Saturday, April 6, 2013

GateHouse: 'To Kill a Mockingbird' - lessons learned

Matthew T. Mangino
GateHouse News Service
April 5, 2013

Harper Lee won a Pulitzer Prize for her gripping literary classic "To Kill a Mockingbird."

Published in 1960, the film adaptation earned Gregory Peck an Academy Award and etched in American folklore the stoic and moral vision of the country lawyer.

The story takes place during the Depression in the fictional town of Maycomb, Ala. The narrator's father, Atticus Finch, a lawyer and state legislator, is appointed to represent Tom Robinson, a black man accused of raping a white woman.

The narrator is a female child named Scout. Along with her brother and a friend, Scout watched the trial from the courthouse balcony. Although Atticus represented Robinson deftly and the evidence weighed heavily in Robinson's favor, he was convicted and sentenced to death.

Many scholars have studied the implications of Lee's work. "To Kill a Mockingbird" is one of the most read literary works in American history with over 30 million copies sold. The book has been cited for its influence on the civil rights movement, and the character of Atticus Finch has been lauded as the model father, as well as possessing the integrity and temperament for which all lawyers should aspire. In 1997, the Alabama State Bar erected a monument to Atticus Finch in Monroeville, the hometown of Harper Lee, marking the "first commemorative milestone in the state's judicial history."

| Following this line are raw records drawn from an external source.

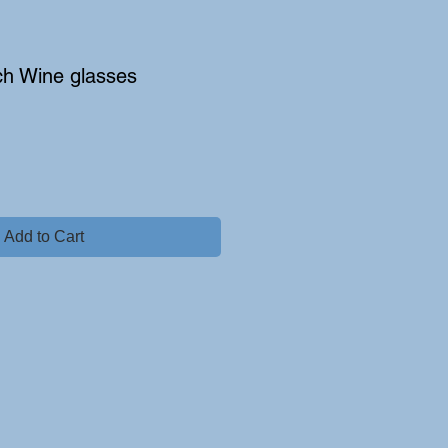
ch Wine glasses
Add to Cart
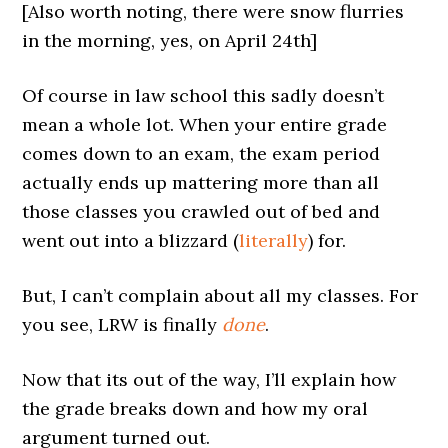
[Also worth noting, there were snow flurries
in the morning, yes, on April 24th]
Of course in law school this sadly doesn’t
mean a whole lot. When your entire grade
comes down to an exam, the exam period
actually ends up mattering more than all
those classes you crawled out of bed and
went out into a blizzard (
literally
) for.
But, I can’t complain about all my classes. For
you see, LRW is finally
done
.
Now that its out of the way, I’ll explain how
the grade breaks down and how my oral
argument turned out.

"To Kill a Mockingbird" addresses a number of significant issues: race, gender, poverty, domestic violence, courage and cowardice. However, it is through the lens of a rural Southern criminal justice system that these issues are examined. The legal system of Finch's mid-1930s and even Lee's of 1960 are, in some ways, very different than today's.

After Robinson's conviction, Atticus and his son, Jem, discussed the real or perceived flaws of the criminal justice system. Jem told Atticus, "Lots of folks have been hung — hanged — on circumstantial evidence."

Atticus responded, "I know, and lots of 'em probably deserved it, too - but in the absence of eyewitnesses there's always a doubt, sometimes only the shadow of a doubt. The law says 'reasonable doubt,' but I think a defendant's entitled to the shadow of a doubt. There is always the possibility, no matter how improbable, that he's innocent."

Jem then suggested, "We ought to do away with the juries." Atticus replied, "You're rather hard on us, son. I think maybe there might be a better way. Change the law. Change it so that only judges have the power of fixing the penalty in capital cases."More than 50 years after Lee wrote those words the criminal justice system has gone, and continues to go, in different directions. For instance, eyewitness evidence is under attack.

Many observers of the court system suggest, not as Atticus Finch that you need eyewitnesses to confirm guilt, but rather that eyewitness evidence in not always the most reliable evidence.

The Innocence Project contends that eyewitness misidentification testimony was a factor in 75 percent of post-conviction DNA exoneration cases in the U.S., making it the leading cause of wrongful convictions.

Atticus' suggestion that judges make decisions of life and death was dismissed by the U.S. Supreme Court decision in Furman v. Georgia. The Court ruled, that the death penalty as it was being imposed at the time, was an arbitrary punishment and therefore unconstitutional.

When the death penalty resurfaced in 1976, juries were the sole arbiter of life and death.

However, Atticus' comment that there is "always the possibility, no matter how improbable, that he's (the accused) innocent" remains the rallying cry of death penalty opponents. Although no one can point unequivocally to a single innocent person who has been executed in the modern era of the death penalty, many abolitionists argue that the risk of executing an innocent person far out-weighs any benefit derived from the death penalty.

"To Kill a Mockingbird" is a timeless classic that with every reading provides new insight into an America struggling to reinvent itself in the 1930s, and how many of those struggles continue today.

1 comment:

Friendship SMS said...

This book is so simple,so lucid yet it touches your heart. Harper Lee won a Pulitzer for this one and she deserves it!!
This book is set in early nineties in a small town in Mississippi. The protagonist is a small girl who leans about life. Scout is a small girl, who along with her brother Jem see the evil of racism. Their father , Atticus is a lawyer who defends an innocent black man. In the end the evil of racism sees the poor man being punished. Yet we see how the incident affects Scout and Jem and how Atticus teaches the entire world a lesson.